Rules Engine

Scenario

The rules engine allows you to configure rules in graphical mode, which is more flexible and fine-grained. By restricting trigger conditions, you can control the resource range for the configuration to take effect, meeting requirements in various scenarios, such as:

When the CDN PoP configuration cannot apply to specific resources, for example, when the access control conditions of some resources are different from the global configuration.

Precautions

To use the rules engine, submit a service ticket.
You can add up to 10 rules for a domain name.
You cannot configure the rules engine for domain names with special configurations.
The rules engine configuration takes precedence over settings under other tabs.
By default, the newest rule is displayed at the top. When multiple rules exist, those listed higher have a higher priority than those listed lower. That is, if multiple rules are matched, the rule with the highest priority takes effect.
A trigger condition supports up to three levels of nesting. The logical operator of all rules at the deepest level must be either And or Or.

Procedure

Log in to Huawei Cloud console. Choose Service List > Content Delivery & Edge Computing > Content Delivery Network.

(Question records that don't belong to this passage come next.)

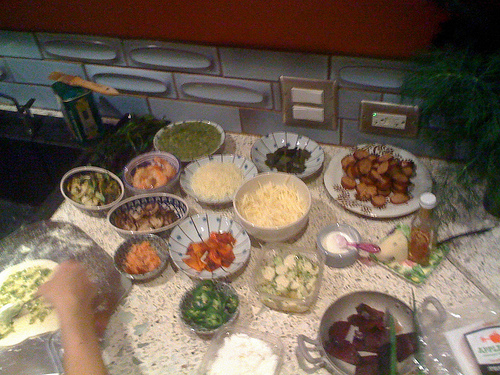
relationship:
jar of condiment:
[406, 190, 447, 270] [407, 207, 437, 264]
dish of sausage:
[321, 141, 438, 222] [340, 146, 418, 209]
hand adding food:
[40, 260, 104, 374] [2, 256, 61, 344]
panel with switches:
[4, 34, 457, 150] [279, 74, 340, 131]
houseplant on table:
[404, 38, 499, 219] [19, 114, 498, 373]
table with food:
[19, 114, 498, 373] [62, 123, 423, 373]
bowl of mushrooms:
[109, 193, 188, 235] [115, 203, 179, 232]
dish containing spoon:
[315, 221, 365, 267] [338, 233, 380, 262]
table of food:
[19, 114, 498, 373] [62, 123, 423, 373]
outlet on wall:
[357, 102, 423, 137] [4, 34, 457, 150]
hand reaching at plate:
[40, 260, 104, 374] [0, 217, 122, 368]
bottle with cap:
[410, 209, 442, 271] [417, 192, 437, 210]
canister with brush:
[53, 87, 108, 144] [47, 72, 121, 98]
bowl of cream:
[315, 223, 362, 265] [323, 233, 355, 254]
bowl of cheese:
[233, 171, 312, 240] [245, 176, 301, 225]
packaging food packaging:
[417, 303, 499, 373] [417, 303, 499, 373]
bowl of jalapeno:
[175, 281, 242, 336] [186, 276, 240, 327]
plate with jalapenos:
[175, 281, 242, 336] [186, 276, 240, 327]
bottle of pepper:
[410, 209, 442, 271] [407, 207, 437, 264]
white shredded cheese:
[244, 178, 303, 224] [245, 176, 301, 225]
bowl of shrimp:
[123, 151, 180, 194] [129, 156, 174, 188]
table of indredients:
[19, 114, 498, 373] [62, 123, 423, 373]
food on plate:
[340, 146, 418, 209] [321, 141, 438, 222]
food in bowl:
[328, 301, 414, 373] [298, 288, 447, 374]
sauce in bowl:
[159, 122, 220, 160] [154, 117, 225, 160]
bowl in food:
[116, 235, 170, 282] [123, 240, 161, 275]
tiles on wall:
[6, 32, 464, 153] [4, 34, 457, 150]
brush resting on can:
[47, 72, 121, 98] [53, 87, 108, 144]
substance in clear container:
[211, 330, 277, 374] [201, 325, 281, 374]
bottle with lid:
[410, 209, 442, 271] [417, 192, 437, 210]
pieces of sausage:
[345, 147, 419, 206] [340, 146, 418, 209]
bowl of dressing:
[315, 221, 365, 267] [323, 233, 355, 254]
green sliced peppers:
[187, 279, 237, 327] [186, 276, 240, 327]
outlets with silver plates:
[357, 102, 423, 137] [361, 100, 420, 136]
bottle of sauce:
[410, 209, 442, 271] [407, 207, 437, 264]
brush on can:
[47, 72, 121, 98] [53, 87, 108, 144]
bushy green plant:
[403, 43, 500, 218] [404, 38, 499, 219]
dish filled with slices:
[175, 281, 242, 336] [188, 290, 231, 328]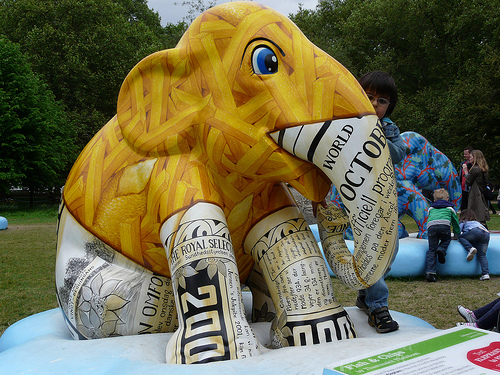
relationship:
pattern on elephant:
[165, 62, 244, 171] [89, 10, 387, 338]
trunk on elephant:
[318, 147, 405, 297] [89, 10, 387, 338]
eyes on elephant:
[236, 39, 284, 77] [89, 10, 387, 338]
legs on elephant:
[163, 231, 324, 364] [89, 10, 387, 338]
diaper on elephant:
[52, 250, 136, 324] [89, 10, 387, 338]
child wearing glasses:
[351, 68, 416, 166] [362, 97, 394, 113]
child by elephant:
[351, 68, 416, 166] [89, 10, 387, 338]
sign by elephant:
[365, 341, 467, 374] [89, 10, 387, 338]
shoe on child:
[370, 305, 396, 334] [357, 75, 406, 334]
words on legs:
[282, 251, 329, 320] [163, 231, 324, 364]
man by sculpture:
[458, 137, 469, 181] [395, 134, 461, 232]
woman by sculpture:
[465, 151, 493, 221] [395, 134, 461, 232]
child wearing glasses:
[357, 75, 406, 334] [362, 97, 394, 113]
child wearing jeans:
[357, 75, 406, 334] [372, 266, 401, 313]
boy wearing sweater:
[418, 180, 466, 285] [424, 209, 471, 229]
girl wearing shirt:
[461, 211, 493, 274] [460, 220, 483, 233]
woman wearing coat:
[465, 151, 493, 221] [474, 172, 489, 198]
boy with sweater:
[418, 180, 466, 285] [425, 201, 462, 237]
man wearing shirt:
[458, 137, 469, 181] [458, 165, 471, 187]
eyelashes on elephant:
[248, 46, 257, 80] [89, 10, 387, 338]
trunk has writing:
[318, 147, 405, 297] [360, 206, 402, 280]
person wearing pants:
[452, 286, 499, 339] [474, 299, 499, 330]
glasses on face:
[362, 97, 394, 113] [366, 96, 394, 124]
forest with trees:
[15, 30, 500, 166] [1, 18, 155, 219]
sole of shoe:
[452, 307, 470, 322] [456, 303, 481, 322]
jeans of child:
[372, 266, 401, 313] [357, 75, 406, 334]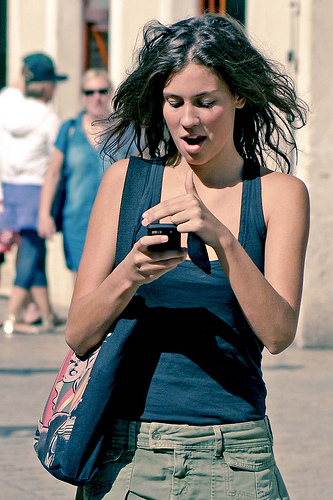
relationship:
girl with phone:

The CDN console is displayed.
In the navigation pane, choose Domains.
In the domain list, click the target domain name or click Configure in the Operation column.
Click the Rules Engine tab and click Create Rule.
Set Rule Name, configure the rule based on Trigger Conditions and Actions, and click OK.
- Rule Name: Enter 1 to 50 characters.
- Priority: Enter a number ranging from 1 to 100. A larger number indicates a higher priority.
Figure 1 Creating a rule

Trigger Conditions

Each trigger condition consists of a logical operator and a condition rule.

Logical operator: And and Or are used to judge the logic of condition rules (including nested rules) at the same level.

And: triggers actions only when all conditions of the current level are met.
Or: triggers actions when a condition of the current level is met.

Condition rule: consists of a condition, operator, and value. The condition and value define requests to comply with the rule. The operator defines the use cases of the rule.

Operator:

Include any value: The condition is met when user requests include any value of the condition.
Exclude any value: The condition is met when user requests do not contain any value of the condition.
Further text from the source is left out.